→ **WHAT IS NEEDED**:
Copy the items below word for word, omitting the pictures.

*** DATA RECORDS ***

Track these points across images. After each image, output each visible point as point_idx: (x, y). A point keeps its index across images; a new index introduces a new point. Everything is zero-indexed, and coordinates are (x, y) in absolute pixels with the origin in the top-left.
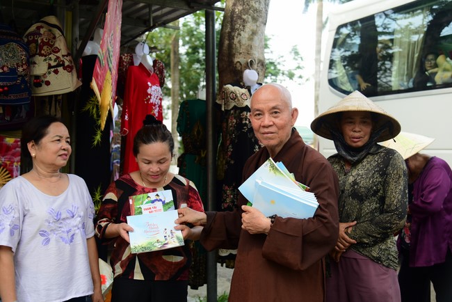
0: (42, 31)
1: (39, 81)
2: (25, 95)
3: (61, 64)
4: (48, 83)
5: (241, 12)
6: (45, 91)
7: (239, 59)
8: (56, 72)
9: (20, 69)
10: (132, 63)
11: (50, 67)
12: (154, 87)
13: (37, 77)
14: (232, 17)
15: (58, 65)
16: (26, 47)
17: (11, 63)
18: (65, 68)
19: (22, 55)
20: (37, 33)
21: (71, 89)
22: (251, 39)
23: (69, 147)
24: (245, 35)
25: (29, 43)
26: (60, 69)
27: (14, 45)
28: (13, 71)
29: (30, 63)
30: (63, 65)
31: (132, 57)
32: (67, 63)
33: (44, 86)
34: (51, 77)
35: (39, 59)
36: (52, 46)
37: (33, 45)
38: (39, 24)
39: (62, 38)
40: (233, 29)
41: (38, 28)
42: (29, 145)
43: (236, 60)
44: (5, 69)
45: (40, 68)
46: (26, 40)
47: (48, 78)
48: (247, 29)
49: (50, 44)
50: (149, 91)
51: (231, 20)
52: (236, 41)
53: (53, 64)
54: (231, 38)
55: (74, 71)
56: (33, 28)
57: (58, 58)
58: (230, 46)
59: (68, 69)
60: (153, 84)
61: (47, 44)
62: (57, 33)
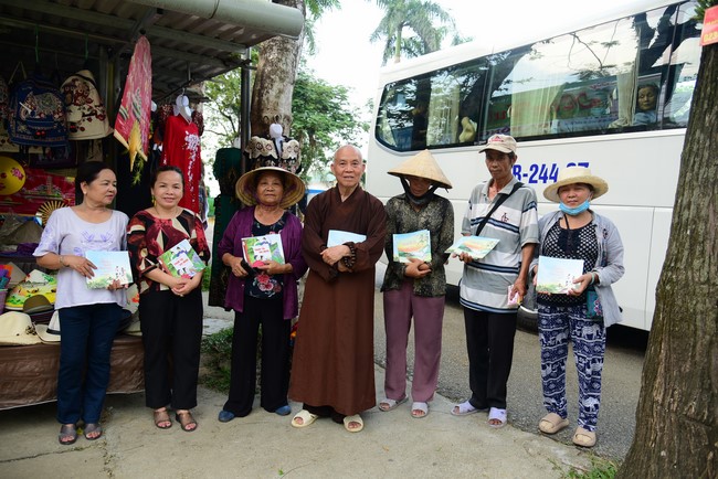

*** End of DATA RECORDS ***

→ **ANSWER SECTION**:
Track these points across images. After each image, output each visible point as point_idx: (x, y). A point keeps its index across images; a new index introduces a new point. Everything is zero-indexed, and coordinates are (x, y) in absolute pixels with the origin in the top-left.
0: (42, 31)
1: (39, 81)
2: (25, 95)
3: (61, 64)
4: (48, 83)
5: (241, 12)
6: (45, 91)
7: (239, 59)
8: (56, 72)
9: (20, 69)
10: (132, 63)
11: (50, 67)
12: (154, 87)
13: (37, 77)
14: (232, 17)
15: (58, 65)
16: (26, 47)
17: (11, 63)
18: (65, 68)
19: (22, 55)
20: (37, 33)
21: (71, 89)
22: (251, 39)
23: (69, 147)
24: (245, 35)
25: (29, 43)
26: (60, 69)
27: (14, 45)
28: (13, 71)
29: (30, 63)
30: (63, 65)
31: (132, 57)
32: (67, 63)
33: (44, 86)
34: (51, 77)
35: (39, 59)
36: (52, 46)
37: (33, 45)
38: (39, 24)
39: (62, 38)
40: (233, 29)
41: (38, 28)
42: (29, 145)
43: (236, 60)
44: (5, 69)
45: (40, 68)
46: (26, 40)
47: (48, 78)
48: (247, 29)
49: (50, 44)
50: (149, 91)
51: (231, 20)
52: (236, 41)
53: (53, 64)
54: (231, 38)
55: (74, 71)
56: (33, 28)
57: (58, 58)
58: (230, 46)
59: (68, 69)
60: (153, 84)
61: (47, 44)
62: (57, 33)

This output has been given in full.